» **WHAT YOU WILL DO**: Continue the forum post about how || behaves in a shell variable assignment, starting immediately after its final line.

Hi guys im wondering how does || work when declaring variables? You can see this in the 3rd line in the code below. $output is set to a function and then the $error variable is set to the exit code of the previous command after the ||. What does || do in this situation/how is it handled?
if [ "$ENABLED" = "yes" ] || [ "$ENABLED" = "YES" ]; then
log_action_begin_msg "Starting firewall:" "ufw"
output=`ufw_start` || error="$?" <-- HERE
if [ "$error" = "0" ]; then
log_action_cont_msg "Setting kernel variables ($IPT_SYSCTL)"
fi
if [ ! -z "$output" ]; then
echo "$output" | while read line ; do
log_action_cont_msg "$line"
done
fi
else
log_action_begin_msg "Skip starting firewall:" "ufw (not enabled)"

» **Data records**:
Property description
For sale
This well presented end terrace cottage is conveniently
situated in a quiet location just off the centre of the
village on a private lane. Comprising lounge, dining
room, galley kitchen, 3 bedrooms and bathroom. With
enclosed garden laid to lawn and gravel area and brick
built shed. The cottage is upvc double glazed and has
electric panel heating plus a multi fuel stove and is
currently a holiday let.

--

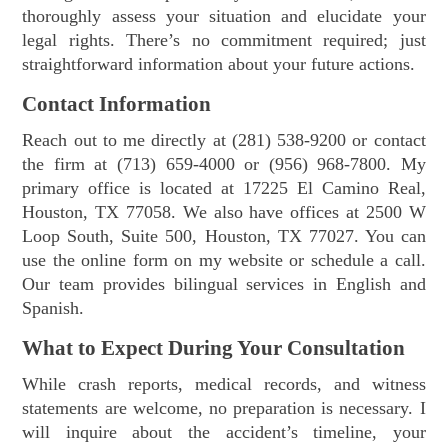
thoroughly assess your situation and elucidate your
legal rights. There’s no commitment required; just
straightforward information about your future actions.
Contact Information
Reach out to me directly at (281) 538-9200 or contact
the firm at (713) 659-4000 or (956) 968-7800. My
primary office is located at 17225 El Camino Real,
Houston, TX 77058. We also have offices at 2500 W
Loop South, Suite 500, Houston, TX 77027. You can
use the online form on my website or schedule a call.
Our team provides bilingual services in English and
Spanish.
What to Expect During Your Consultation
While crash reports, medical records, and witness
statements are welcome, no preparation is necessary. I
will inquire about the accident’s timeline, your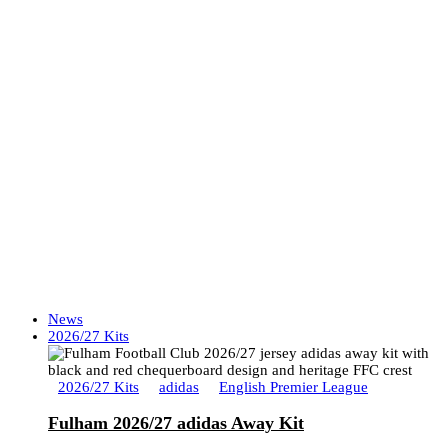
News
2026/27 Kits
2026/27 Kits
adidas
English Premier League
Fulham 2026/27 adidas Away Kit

» **EXERCISE OUTPUT**:
fi
CodePudding user response:
Just like && , || is a bash control operator: && means execute the statement which follows only if the preceding statement executed successfully (returned exit code zero). || means execute the statement which follows only if the preceding statement failed (returned a non-zero exit code).
CodePudding user response:
In general, the exit status of an assignment is 0. But when a command substitution is present, the exit status is the exit status of the command substitution, in this case of ufw_start
.
So if ufw_start
fails, its non-zero exit status is stored in the variable error
.
Also, since error
is only used to see if its value is 0 or not, it could be eliminated altogether.
if output=$(ufw_start); then
log_action_cont_msg "..."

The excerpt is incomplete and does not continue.